| Status | Subtype | Assigned | Task | ||
|---|---|---|---|---|---|
| Resolved | • fsero | T202504 Evaluate VMWare's Harbour as a docker registry | |||
| Resolved | JMeybohm | T212123 Kubernetes clusters roadmap | |||
| Resolved | elukey | T209271 improve docker registry architecture | |||
| Resolved | • fsero | T222210 placeholder task for migration problems |
Event Timeline
On contint1001, using docker-pkg, I have created a new image docker-registry.wikimedia.org/releng/tox:0.4.0.
On WMCS instance, I am unable to pull that image, the manifest is not found.
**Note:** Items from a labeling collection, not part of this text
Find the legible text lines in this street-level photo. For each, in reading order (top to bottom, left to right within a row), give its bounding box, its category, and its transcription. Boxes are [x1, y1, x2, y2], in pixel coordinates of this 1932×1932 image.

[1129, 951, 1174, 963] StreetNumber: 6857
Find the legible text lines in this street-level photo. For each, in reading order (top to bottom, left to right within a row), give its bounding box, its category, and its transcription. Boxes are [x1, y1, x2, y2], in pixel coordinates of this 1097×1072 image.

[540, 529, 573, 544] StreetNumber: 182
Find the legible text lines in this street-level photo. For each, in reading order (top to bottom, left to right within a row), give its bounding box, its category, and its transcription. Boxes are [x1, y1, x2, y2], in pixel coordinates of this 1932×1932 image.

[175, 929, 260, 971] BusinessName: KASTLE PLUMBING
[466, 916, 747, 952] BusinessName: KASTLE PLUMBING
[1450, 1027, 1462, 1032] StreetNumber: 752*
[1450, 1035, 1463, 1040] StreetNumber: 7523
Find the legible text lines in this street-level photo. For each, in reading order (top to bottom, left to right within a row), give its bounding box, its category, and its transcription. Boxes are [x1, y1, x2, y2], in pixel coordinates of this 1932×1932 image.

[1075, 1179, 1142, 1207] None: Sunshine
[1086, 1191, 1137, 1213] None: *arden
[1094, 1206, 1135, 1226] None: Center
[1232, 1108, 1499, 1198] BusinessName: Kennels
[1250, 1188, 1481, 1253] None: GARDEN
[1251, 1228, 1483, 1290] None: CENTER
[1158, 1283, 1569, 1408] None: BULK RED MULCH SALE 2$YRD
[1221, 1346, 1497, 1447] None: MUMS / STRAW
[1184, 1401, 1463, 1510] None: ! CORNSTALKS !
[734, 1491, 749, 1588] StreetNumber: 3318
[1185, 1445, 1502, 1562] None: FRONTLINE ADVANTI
Eventually after sometime it appeared on the catalog at: https://tools.wmflabs.org/dockerregistry/releng/tox/tags/
Later on attempt to fetch yields things such as:
0.4.0: Pulling from releng/tox 8d22d214682d: Already exists dd5d82f356b7: Already exists 6adceec4ad0e: Pulling fs layer 95587f1fdaf7: Pulling fs layer dadbf101c83c: Pulling fs layer 6adceec4ad0e: Retrying in 5 seconds error pulling image configuration: unknown blob
or
0.4.0: Pulling from releng/tox 8d22d214682d: Already exists dd5d82f356b7: Already exists 6adceec4ad0e: Pulling fs layer 95587f1fdaf7: Pulling fs layer dadbf101c83c: Pulling fs layer error pulling image configuration: received unexpected HTTP status: 503 Backend fetch failed
On contint1001, I can pull the image if I refer to docker-registry.discovery.wmnet.
@fsero explained it might be due to a slow cross dc replication.
Mentioned in SAL (#wikimedia-releng) [2019-05-13T14:48:33Z] <hashar> if you build Docker containers, there is a long delay between it being build/published and it actually being available https://phabricator.wikimedia.org/T222210#5176863 known issue
I see something slightly different when I try to pull locally:
docker pull docker-registry.wikimedia.org/releng/quibble-stretch-php70:0.0.31-3
Error response from daemon: manifest for docker-registry.wikimedia.org/releng/quibble-stretch-php70:0.0.31-3 not found: manifest unknown: manifest unknown
This is ~60 minutes after the image was built.
@fsero I am afraid we will need some hot fix to make it way faster. Would it be possible to temporarily switch docker-registry.wikimedia.org to use the main/master registry? The intent is to have the image available as soon as possible after they got published.
@hashar the CR is already there https://gerrit.wikimedia.org/r/c/operations/puppet/+/509879 just need a +1 from Traffic and i´ll merge it
I can confirm that instances are now able to fetch new containers immediately after they have been published. So that solves it for me. Thank you for the very quick fix up!
new registry has been in production for some time without issues, there are some leftovers that need to be addressed i'll open subtasks for that.